Live: Nick Cave

Saturday 02 May 2015
reading time: min, words
The Australian 'Prince of Darkness' brought his latest solo tour to Nottingham
Nick Cave Nottingham Royal Convert Hall

Nick Cave on stage at the Royal Concert Hall - Photo by Shaun Gordon

Although billed as a solo tour, Nick Cave is joined on stage by members of various incarnations of the Bad Seeds - Warren Ellis, Martyn Casey and Thomas Wydler along with someone who isn’t the apparent MIA Barry Adamnson - who help flesh out this stripped-back presentation of his back catalogue.

The set covers most corners of the Bad Seeds rich and varied back catalogue, with their latest album, 2013’s Push The Sky Away, getting the most time to shine; and its songs benefit from this semi-intimate live setting too - The band’s loose playing bringing a certain something that feels missing on the recorded versions.

Cave spends the night either perched behind his black piano or stood-up and prowling the Royal Concert Hall stage like a suited and booted preacher with the devil on his shoulder.

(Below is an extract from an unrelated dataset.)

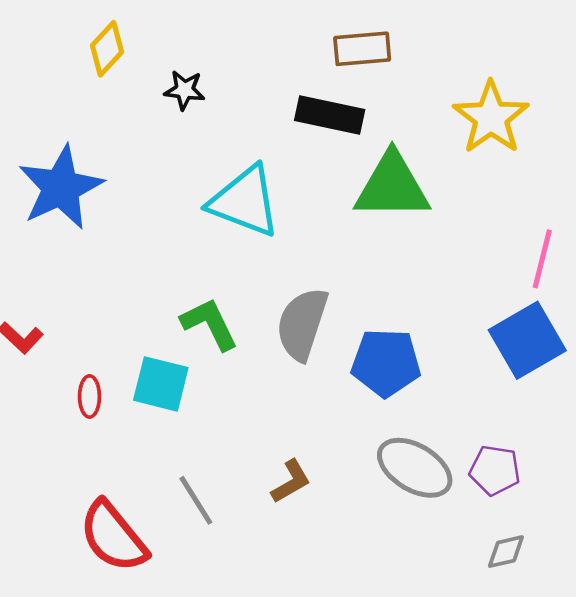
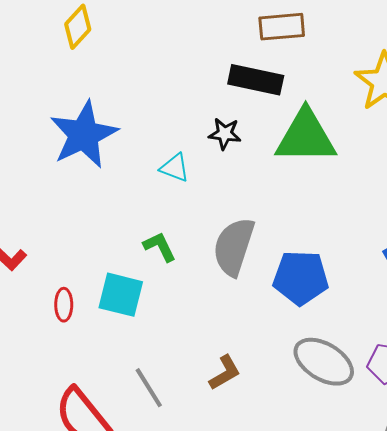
black star: (185, 90) -> (225, 134), moved
blue star: (61, 188) -> (84, 135), moved
cyan triangle: (245, 201) -> (175, 168), moved, size x0.5
green L-shape: (210, 324) -> (160, 247), size x0.7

Accompanied by the band on the majority of the songs, there are moments where he performs completely solo at his piano - noticeably during tender versions of The Weeping Song and In To My Arms, while Mercy Seat still retains its cathartic power. When he leaves his piano to stalk the stage such as during Brompton Oratory, or lecturing like a possessed street-preacher during an intense Higgs Boson Blues, are where the night and Cave’s dark energy burns the brightest.

Nick Cave’s current right-hand man, Warren Ellis, is front of stage, adjacent to Cave’s piano, sat on a chair surrounded by his guitar and violin with various effects at his feet that he uses to squeeze a myriad of sounds from both of his instruments. It’s Ellis’ wailing guitar theatrics during Mermaids that take the the song to an altogether more emotionally frenzied place than it’s album counterpart.

Cave seems relaxed and in good spirits, and at first humouring those in the audience who feel compelled to shout out song titles at the band. But as the night moves on he appears less eager to play along and someone who repeatedly shouts out for Grinderman songs is given short shrift. There is a touching moment partway through were a song is dedicated to a woman in the audience that had recently written a letter to Cave.

The seven song encore feels like a mini-set in itself, of which a grinding, menacing, speaker rumbling Jack The Ripper is a particular delight. Nick Cave and his band end the two-and-a-half hour set with the meditative Push The Sky Away, it’s lyric of “And some people say it's just rock'n roll / Oh, but it gets you / Right down to your soul” perfectly capturing why Nick Cave’s songs mean so much to so many people.

Nick Cave played at The Royal Concert Hall on Thursday 30 April 2015.